While digital control of gain and phase correction for complex RF receivers has been employed, implementing digital control has required converting intermediate frequency in-phase (IF(I)) and quadrature (IF(Q)) signals to a digital format. In the terrestrial TV case, converting the IF(I) and IF(Q) signals to a digital format has required analog-to-digital converters (ADCs) with relatively large dynamic ranges. Integrating an ADC with a relatively large dynamic range requirement in general purpose complementary metal-oxide semiconductor (CMOS) technology is generally difficult.

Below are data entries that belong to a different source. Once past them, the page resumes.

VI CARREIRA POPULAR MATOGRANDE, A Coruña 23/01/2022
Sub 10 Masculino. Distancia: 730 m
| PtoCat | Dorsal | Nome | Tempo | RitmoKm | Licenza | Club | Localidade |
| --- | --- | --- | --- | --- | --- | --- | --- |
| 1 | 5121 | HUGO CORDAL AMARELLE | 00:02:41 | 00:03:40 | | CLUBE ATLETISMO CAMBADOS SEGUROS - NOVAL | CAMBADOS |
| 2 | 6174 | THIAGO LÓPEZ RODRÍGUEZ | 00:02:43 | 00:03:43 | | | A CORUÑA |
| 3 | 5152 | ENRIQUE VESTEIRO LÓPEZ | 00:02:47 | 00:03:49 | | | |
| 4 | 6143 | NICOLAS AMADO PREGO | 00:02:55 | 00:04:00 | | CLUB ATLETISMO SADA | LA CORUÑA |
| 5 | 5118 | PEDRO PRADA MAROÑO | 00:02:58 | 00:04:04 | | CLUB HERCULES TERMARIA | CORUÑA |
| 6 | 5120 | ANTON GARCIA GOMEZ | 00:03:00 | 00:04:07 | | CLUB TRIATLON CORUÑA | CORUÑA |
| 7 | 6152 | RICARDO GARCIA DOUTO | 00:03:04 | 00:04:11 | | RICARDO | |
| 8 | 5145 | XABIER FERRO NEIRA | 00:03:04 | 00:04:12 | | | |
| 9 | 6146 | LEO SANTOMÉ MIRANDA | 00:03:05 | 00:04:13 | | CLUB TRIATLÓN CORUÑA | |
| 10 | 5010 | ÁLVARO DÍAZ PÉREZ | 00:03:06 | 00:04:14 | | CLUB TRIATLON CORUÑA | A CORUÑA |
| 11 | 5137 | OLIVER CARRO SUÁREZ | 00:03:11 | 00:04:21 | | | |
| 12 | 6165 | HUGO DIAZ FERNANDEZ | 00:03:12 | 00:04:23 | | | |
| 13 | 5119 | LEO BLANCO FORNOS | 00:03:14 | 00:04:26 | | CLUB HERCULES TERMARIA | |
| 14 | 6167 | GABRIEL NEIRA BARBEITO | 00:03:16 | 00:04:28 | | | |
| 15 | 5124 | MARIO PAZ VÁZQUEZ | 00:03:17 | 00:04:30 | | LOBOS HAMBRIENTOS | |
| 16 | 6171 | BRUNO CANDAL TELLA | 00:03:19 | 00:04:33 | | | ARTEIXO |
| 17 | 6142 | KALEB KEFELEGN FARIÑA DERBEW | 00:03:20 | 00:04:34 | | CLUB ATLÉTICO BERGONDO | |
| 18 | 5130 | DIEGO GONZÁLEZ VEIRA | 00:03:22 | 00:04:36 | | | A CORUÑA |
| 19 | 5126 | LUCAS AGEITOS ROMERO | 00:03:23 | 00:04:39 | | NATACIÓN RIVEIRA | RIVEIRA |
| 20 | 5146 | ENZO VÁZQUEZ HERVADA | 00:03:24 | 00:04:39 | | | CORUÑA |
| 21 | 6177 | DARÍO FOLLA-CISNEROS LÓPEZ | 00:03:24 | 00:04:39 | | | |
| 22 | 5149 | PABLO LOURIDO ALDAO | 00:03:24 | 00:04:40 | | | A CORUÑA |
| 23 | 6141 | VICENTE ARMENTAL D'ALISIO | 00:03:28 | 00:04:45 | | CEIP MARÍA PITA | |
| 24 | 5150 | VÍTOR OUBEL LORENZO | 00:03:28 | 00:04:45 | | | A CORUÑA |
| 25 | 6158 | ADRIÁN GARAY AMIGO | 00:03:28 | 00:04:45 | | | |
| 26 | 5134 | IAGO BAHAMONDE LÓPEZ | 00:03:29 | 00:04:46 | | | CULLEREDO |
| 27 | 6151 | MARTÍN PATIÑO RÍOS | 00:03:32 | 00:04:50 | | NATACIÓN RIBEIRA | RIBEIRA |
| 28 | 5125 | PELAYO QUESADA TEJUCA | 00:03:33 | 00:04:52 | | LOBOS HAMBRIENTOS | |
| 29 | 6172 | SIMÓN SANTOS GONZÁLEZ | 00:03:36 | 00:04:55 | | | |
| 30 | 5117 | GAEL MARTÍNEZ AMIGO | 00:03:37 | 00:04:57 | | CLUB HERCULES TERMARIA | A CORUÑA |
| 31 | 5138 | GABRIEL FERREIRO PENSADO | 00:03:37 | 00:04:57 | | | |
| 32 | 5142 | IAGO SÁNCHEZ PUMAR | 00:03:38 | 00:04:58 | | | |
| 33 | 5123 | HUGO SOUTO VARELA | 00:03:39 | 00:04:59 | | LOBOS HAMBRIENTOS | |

Turning to FIG. 2, a prior art complex receiver 200 is depicted that implements a digital I/Q correction technique, which requires the quadrature IF signals be converted into a digital format. An input of a low noise amplifier (LNA) 202 receives an RF input signal (RFIN) and an output of the LNA 202 is coupled to a first input of a mixer 204 and a first input of a mixer 206. An RF-PLL 210 provides a reference signal to a circuit 208, which provides an in-phase LO signal to a second input of the mixer 204 and a quadrature LO signal to a second input of the mixer 206. An output of the mixer 204 is coupled to an input of an anti-aliasing filter 212, whose output is coupled to an input of a variable gain amplifier (VGA) 216. An output of the VGA 216 is coupled to an input of an adaptive active filter (AAF) 220, which compensates for frequency dependent transmission path attenuation by boosting higher frequency components of a received signal. An output of the AAF 220 is coupled to an input of an analog-to-digital converter (ADC) 224, whose output is coupled to an input of an I/Q correction circuit 228, which performs I/Q correction on the in-phase (I) and quadrature (Q) signals.
Similarly, an output of the mixer 206 is coupled to an input of an anti-aliasing filter 214, whose output is coupled to an input of a VGA 218. An output of the VGA 218 is coupled to an input of the AAF 222, whose output is a coupled to an input of the ADC 226. An output of the ADC 226 is coupled to an input of the I/Q correction circuit 228, which, as previously noted, functions to correct a phase and gain difference between the I and Q signals. Outputs of the I/Q correction circuit 228 are coupled to inputs of a digital signal processor (DSP) 230, which performs digital mixing and channel selection. Thus, in order to perform I/Q correction the receiver 200 converts the quadrature IF signals to a digital format. While variations of the receiver 200 have been successfully implemented in communications systems, e.g., cellular telephony and satellite TV receivers, the relatively large ADC dynamic range requirement of the architecture is not particularly appropriate for general purpose CMOS integration.
What is needed is a technique for performing I/Q correction of a complex radio frequency receiver implemented in a terrestrial TV application that may be readily integrated within current CMOS processes.